> [WHAT THIS TASK INVOLVES]: Look through the data and write out every line with the word "textPath" in it.

[[ RECORDS SUPPLIED open ]]

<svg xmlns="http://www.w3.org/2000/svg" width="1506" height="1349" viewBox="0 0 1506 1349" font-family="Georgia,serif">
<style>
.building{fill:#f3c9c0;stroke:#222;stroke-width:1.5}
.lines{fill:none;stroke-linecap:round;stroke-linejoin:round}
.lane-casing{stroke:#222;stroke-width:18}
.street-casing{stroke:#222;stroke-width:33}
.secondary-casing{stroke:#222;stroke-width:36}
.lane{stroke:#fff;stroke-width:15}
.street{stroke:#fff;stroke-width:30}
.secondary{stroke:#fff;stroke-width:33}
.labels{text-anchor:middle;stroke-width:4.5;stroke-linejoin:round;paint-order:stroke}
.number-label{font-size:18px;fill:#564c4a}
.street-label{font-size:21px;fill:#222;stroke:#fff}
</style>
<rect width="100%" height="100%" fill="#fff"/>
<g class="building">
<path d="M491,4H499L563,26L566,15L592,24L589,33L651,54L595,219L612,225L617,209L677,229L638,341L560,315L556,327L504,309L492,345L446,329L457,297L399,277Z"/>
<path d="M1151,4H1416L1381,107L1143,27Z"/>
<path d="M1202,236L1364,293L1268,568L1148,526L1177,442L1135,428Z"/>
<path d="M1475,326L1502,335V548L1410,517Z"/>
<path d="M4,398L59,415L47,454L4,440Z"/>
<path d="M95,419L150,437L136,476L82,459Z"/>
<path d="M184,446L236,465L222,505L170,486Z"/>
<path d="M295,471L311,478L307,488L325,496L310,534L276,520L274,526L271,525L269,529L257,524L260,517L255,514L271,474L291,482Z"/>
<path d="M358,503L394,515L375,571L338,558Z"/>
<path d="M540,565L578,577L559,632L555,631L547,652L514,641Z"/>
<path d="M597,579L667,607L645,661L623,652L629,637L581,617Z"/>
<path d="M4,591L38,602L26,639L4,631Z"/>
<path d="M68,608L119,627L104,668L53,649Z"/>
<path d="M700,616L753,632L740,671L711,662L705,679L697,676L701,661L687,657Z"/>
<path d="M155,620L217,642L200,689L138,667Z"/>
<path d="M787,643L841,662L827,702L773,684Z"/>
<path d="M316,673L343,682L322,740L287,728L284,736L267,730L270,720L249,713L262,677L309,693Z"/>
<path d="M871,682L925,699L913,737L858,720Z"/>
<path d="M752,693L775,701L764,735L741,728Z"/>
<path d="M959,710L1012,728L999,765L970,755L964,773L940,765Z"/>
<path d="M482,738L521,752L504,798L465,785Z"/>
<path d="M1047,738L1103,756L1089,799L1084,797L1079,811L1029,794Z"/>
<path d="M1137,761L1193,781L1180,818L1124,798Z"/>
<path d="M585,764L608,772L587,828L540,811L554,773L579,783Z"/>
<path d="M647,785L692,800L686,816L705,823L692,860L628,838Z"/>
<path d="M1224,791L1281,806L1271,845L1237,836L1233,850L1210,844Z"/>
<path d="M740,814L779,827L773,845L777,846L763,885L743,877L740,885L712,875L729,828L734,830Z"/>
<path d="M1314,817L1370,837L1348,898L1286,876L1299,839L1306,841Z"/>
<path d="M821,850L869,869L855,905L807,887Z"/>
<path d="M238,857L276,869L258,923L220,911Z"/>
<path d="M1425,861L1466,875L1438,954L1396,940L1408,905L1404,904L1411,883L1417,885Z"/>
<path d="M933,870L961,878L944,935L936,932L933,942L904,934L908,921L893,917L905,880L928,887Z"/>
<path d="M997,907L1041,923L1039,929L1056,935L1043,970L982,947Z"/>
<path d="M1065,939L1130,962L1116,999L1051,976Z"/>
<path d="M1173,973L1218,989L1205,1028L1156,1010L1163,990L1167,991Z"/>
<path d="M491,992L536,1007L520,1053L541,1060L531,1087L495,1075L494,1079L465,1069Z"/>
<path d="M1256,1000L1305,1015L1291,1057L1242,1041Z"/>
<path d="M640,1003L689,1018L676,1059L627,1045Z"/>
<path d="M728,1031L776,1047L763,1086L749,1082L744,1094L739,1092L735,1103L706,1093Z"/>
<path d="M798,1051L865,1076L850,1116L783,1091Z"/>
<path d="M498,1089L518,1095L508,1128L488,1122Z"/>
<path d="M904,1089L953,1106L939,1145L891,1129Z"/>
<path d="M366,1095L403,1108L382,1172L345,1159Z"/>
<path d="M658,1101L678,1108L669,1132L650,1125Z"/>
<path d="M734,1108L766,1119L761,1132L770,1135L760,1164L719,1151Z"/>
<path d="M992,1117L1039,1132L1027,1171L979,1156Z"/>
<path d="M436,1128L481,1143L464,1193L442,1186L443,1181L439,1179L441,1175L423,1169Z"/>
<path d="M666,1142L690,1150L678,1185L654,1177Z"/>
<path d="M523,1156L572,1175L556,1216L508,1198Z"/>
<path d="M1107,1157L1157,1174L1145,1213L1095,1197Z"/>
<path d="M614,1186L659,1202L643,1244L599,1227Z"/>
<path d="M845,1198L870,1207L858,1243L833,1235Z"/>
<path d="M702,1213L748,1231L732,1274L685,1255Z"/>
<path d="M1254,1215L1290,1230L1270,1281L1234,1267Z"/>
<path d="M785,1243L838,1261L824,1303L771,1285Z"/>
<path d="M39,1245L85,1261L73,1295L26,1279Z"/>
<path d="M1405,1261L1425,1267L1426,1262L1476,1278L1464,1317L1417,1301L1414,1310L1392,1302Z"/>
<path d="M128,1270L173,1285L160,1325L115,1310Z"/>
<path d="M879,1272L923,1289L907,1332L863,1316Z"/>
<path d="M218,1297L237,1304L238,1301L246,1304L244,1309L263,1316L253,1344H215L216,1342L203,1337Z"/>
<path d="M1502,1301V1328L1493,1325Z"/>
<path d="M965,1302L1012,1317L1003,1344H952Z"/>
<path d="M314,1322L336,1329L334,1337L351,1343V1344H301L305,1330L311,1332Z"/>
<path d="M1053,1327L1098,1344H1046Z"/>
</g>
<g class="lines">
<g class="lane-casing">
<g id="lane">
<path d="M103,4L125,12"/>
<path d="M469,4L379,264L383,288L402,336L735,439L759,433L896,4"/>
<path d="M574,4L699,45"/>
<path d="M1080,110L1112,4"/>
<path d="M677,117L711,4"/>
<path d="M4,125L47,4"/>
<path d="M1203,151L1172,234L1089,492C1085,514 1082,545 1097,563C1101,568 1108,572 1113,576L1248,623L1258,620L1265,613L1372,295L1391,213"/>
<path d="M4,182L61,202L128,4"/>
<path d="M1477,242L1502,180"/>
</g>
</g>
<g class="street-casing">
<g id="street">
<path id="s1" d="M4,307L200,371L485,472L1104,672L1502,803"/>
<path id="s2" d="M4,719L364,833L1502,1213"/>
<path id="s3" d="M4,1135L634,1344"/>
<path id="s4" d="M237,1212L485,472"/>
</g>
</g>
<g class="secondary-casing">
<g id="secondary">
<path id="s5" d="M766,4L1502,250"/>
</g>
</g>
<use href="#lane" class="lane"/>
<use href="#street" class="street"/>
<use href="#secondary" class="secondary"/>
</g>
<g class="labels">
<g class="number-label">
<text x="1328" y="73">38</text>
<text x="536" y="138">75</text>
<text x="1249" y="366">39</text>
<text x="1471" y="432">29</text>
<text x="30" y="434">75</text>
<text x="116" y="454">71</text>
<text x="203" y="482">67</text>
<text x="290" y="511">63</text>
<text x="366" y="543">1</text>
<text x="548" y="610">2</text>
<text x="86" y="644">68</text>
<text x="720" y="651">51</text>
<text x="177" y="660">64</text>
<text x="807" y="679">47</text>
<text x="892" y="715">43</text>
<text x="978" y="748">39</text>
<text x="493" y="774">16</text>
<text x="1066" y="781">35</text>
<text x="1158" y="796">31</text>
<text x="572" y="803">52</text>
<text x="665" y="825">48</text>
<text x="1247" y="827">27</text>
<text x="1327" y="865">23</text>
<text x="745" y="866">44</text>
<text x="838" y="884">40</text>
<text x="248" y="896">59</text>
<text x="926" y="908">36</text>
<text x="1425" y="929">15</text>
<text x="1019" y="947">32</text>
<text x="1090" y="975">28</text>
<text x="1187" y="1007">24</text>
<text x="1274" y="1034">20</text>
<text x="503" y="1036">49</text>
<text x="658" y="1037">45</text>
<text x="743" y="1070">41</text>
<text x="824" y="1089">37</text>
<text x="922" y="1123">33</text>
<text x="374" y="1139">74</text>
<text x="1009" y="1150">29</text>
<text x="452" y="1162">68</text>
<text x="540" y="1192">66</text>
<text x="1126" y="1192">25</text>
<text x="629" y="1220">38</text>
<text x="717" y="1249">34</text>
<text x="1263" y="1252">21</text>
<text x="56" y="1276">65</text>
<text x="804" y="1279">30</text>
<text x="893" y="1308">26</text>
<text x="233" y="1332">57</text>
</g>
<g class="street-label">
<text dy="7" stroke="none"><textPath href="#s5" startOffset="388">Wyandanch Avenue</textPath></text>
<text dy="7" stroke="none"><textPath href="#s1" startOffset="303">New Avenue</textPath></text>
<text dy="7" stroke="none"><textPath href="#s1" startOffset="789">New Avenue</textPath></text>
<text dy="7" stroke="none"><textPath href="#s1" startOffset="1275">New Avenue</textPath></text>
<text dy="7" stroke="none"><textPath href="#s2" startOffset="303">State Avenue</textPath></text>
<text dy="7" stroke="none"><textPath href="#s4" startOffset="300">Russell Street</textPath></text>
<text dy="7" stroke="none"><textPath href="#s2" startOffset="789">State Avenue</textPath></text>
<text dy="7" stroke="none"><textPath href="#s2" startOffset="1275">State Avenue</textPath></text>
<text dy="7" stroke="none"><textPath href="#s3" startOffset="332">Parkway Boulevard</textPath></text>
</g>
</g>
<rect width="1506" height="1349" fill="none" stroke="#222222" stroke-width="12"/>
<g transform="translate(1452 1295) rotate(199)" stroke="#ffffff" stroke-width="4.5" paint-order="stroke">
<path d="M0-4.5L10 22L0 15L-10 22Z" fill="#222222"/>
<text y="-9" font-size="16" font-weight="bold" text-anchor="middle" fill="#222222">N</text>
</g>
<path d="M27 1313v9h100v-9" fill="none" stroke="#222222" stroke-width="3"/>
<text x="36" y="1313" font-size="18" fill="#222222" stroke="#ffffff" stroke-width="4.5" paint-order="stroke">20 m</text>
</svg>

[[ RECORDS SUPPLIED closed ]]

> [ANSWER TO THE PROBLEM]:
<text dy="7" stroke="none"><textPath href="#s5" startOffset="388">Wyandanch Avenue</textPath></text>
<text dy="7" stroke="none"><textPath href="#s1" startOffset="303">New Avenue</textPath></text>
<text dy="7" stroke="none"><textPath href="#s1" startOffset="789">New Avenue</textPath></text>
<text dy="7" stroke="none"><textPath href="#s1" startOffset="1275">New Avenue</textPath></text>
<text dy="7" stroke="none"><textPath href="#s2" startOffset="303">State Avenue</textPath></text>
<text dy="7" stroke="none"><textPath href="#s4" startOffset="300">Russell Street</textPath></text>
<text dy="7" stroke="none"><textPath href="#s2" startOffset="789">State Avenue</textPath></text>
<text dy="7" stroke="none"><textPath href="#s2" startOffset="1275">State Avenue</textPath></text>
<text dy="7" stroke="none"><textPath href="#s3" startOffset="332">Parkway Boulevard</textPath></text>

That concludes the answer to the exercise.